▸ **Data extract**:
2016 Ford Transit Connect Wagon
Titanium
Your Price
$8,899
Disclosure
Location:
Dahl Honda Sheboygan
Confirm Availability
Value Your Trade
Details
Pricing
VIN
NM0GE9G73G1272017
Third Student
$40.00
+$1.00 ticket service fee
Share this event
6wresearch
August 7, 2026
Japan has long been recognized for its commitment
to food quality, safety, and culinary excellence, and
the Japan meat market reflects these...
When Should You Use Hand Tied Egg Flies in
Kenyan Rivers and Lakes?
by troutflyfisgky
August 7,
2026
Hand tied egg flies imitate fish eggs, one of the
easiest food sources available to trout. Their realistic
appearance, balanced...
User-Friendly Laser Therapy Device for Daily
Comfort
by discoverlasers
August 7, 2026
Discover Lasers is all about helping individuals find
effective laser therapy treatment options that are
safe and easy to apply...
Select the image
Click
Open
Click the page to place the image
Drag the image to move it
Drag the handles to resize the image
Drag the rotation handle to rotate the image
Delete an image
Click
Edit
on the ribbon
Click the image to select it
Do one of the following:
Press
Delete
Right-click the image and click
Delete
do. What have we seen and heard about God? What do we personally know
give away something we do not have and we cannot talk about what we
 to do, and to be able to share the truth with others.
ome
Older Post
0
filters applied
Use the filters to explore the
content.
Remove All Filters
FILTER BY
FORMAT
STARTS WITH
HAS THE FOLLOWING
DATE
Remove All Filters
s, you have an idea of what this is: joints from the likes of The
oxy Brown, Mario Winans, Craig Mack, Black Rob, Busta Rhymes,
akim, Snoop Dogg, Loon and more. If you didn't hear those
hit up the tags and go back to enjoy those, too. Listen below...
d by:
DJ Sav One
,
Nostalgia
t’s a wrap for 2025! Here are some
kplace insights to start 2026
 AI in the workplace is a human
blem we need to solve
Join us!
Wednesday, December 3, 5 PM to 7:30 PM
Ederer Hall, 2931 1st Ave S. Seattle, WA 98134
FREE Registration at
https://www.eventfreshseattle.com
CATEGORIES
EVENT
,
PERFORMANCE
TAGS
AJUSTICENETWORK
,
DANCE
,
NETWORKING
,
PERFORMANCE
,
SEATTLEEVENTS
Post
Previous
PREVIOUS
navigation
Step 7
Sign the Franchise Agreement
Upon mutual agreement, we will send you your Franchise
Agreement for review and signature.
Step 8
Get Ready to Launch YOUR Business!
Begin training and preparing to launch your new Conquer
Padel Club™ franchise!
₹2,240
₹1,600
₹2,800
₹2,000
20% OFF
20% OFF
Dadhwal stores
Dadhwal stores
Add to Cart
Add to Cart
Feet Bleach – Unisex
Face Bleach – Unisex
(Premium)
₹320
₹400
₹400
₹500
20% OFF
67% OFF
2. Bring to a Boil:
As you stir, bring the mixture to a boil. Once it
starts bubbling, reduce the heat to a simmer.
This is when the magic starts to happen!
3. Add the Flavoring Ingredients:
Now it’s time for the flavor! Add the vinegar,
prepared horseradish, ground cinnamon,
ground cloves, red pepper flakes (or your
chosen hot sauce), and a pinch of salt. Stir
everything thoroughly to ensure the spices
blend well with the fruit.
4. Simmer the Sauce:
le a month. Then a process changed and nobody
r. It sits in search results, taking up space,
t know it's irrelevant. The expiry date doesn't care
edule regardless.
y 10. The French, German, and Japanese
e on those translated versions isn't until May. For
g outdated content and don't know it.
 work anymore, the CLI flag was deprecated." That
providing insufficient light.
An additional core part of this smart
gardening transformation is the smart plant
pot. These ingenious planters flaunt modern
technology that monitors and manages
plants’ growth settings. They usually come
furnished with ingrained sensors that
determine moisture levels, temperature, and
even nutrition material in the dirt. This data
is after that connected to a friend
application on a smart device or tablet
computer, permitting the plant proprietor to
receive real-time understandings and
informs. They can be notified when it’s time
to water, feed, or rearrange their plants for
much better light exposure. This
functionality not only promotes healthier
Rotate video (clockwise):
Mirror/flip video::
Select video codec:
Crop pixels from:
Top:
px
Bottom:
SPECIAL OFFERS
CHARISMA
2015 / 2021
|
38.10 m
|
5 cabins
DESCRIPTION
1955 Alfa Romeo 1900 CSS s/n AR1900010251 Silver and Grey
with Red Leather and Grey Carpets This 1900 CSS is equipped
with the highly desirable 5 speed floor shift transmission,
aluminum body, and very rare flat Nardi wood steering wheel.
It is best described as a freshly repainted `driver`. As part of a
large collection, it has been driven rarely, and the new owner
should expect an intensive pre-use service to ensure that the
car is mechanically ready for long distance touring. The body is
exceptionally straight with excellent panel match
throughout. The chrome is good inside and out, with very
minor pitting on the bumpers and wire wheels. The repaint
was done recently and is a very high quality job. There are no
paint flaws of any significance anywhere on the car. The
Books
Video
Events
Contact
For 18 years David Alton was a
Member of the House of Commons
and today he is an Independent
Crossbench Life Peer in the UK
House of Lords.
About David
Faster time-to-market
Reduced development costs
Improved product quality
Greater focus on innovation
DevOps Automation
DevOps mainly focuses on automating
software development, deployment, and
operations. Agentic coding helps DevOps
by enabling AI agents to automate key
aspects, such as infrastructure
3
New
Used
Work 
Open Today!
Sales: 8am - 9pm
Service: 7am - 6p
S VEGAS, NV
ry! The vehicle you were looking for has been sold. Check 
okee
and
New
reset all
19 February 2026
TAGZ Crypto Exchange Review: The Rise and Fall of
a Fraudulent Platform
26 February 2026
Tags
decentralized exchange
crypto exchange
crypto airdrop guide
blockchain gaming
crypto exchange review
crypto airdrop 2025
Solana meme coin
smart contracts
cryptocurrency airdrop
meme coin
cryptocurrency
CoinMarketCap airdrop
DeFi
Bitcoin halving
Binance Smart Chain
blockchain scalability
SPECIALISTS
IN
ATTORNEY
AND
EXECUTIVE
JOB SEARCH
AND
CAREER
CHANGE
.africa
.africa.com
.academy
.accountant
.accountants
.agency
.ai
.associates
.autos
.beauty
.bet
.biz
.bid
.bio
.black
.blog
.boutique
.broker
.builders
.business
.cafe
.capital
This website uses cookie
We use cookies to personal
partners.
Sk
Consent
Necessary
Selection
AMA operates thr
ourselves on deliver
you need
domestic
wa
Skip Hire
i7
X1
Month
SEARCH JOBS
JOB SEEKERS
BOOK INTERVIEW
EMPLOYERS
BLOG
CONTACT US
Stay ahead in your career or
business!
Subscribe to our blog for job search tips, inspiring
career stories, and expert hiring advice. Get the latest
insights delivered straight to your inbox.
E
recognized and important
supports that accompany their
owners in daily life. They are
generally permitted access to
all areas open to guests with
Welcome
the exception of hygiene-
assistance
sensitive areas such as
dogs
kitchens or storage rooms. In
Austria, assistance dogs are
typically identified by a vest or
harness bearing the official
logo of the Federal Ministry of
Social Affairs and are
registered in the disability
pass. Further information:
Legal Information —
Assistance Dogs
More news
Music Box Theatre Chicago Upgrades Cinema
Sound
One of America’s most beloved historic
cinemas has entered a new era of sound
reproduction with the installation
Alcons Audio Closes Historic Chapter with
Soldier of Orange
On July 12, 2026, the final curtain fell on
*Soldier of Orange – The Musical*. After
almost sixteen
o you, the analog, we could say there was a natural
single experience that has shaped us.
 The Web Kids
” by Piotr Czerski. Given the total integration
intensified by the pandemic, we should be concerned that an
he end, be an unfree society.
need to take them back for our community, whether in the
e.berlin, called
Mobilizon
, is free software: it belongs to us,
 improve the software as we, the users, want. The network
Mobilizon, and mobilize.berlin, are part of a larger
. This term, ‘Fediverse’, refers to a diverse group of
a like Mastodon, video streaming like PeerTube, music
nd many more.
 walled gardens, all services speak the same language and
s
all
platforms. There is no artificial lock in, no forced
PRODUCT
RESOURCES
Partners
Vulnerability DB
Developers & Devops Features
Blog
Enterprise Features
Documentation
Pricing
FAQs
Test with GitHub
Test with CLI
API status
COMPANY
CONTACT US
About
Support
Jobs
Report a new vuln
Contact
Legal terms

▸ **Exercise directions**: Reproduce the records above line for line, beginning with their first line and ending after the line that contains "FREE Registration at".

▸ **Output for this exercise**:
2016 Ford Transit Connect Wagon
Titanium
Your Price
$8,899
Disclosure
Location:
Dahl Honda Sheboygan
Confirm Availability
Value Your Trade
Details
Pricing
VIN
NM0GE9G73G1272017
Third Student
$40.00
+$1.00 ticket service fee
Share this event
6wresearch
August 7, 2026
Japan has long been recognized for its commitment
to food quality, safety, and culinary excellence, and
the Japan meat market reflects these...
When Should You Use Hand Tied Egg Flies in
Kenyan Rivers and Lakes?
by troutflyfisgky
August 7,
2026
Hand tied egg flies imitate fish eggs, one of the
easiest food sources available to trout. Their realistic
appearance, balanced...
User-Friendly Laser Therapy Device for Daily
Comfort
by discoverlasers
August 7, 2026
Discover Lasers is all about helping individuals find
effective laser therapy treatment options that are
safe and easy to apply...
Select the image
Click
Open
Click the page to place the image
Drag the image to move it
Drag the handles to resize the image
Drag the rotation handle to rotate the image
Delete an image
Click
Edit
on the ribbon
Click the image to select it
Do one of the following:
Press
Delete
Right-click the image and click
Delete
do. What have we seen and heard about God? What do we personally know
give away something we do not have and we cannot talk about what we
 to do, and to be able to share the truth with others.
ome
Older Post
0
filters applied
Use the filters to explore the
content.
Remove All Filters
FILTER BY
FORMAT
STARTS WITH
HAS THE FOLLOWING
DATE
Remove All Filters
s, you have an idea of what this is: joints from the likes of The
oxy Brown, Mario Winans, Craig Mack, Black Rob, Busta Rhymes,
akim, Snoop Dogg, Loon and more. If you didn't hear those
hit up the tags and go back to enjoy those, too. Listen below...
d by:
DJ Sav One
,
Nostalgia
t’s a wrap for 2025! Here are some
kplace insights to start 2026
 AI in the workplace is a human
blem we need to solve
Join us!
Wednesday, December 3, 5 PM to 7:30 PM
Ederer Hall, 2931 1st Ave S. Seattle, WA 98134
FREE Registration at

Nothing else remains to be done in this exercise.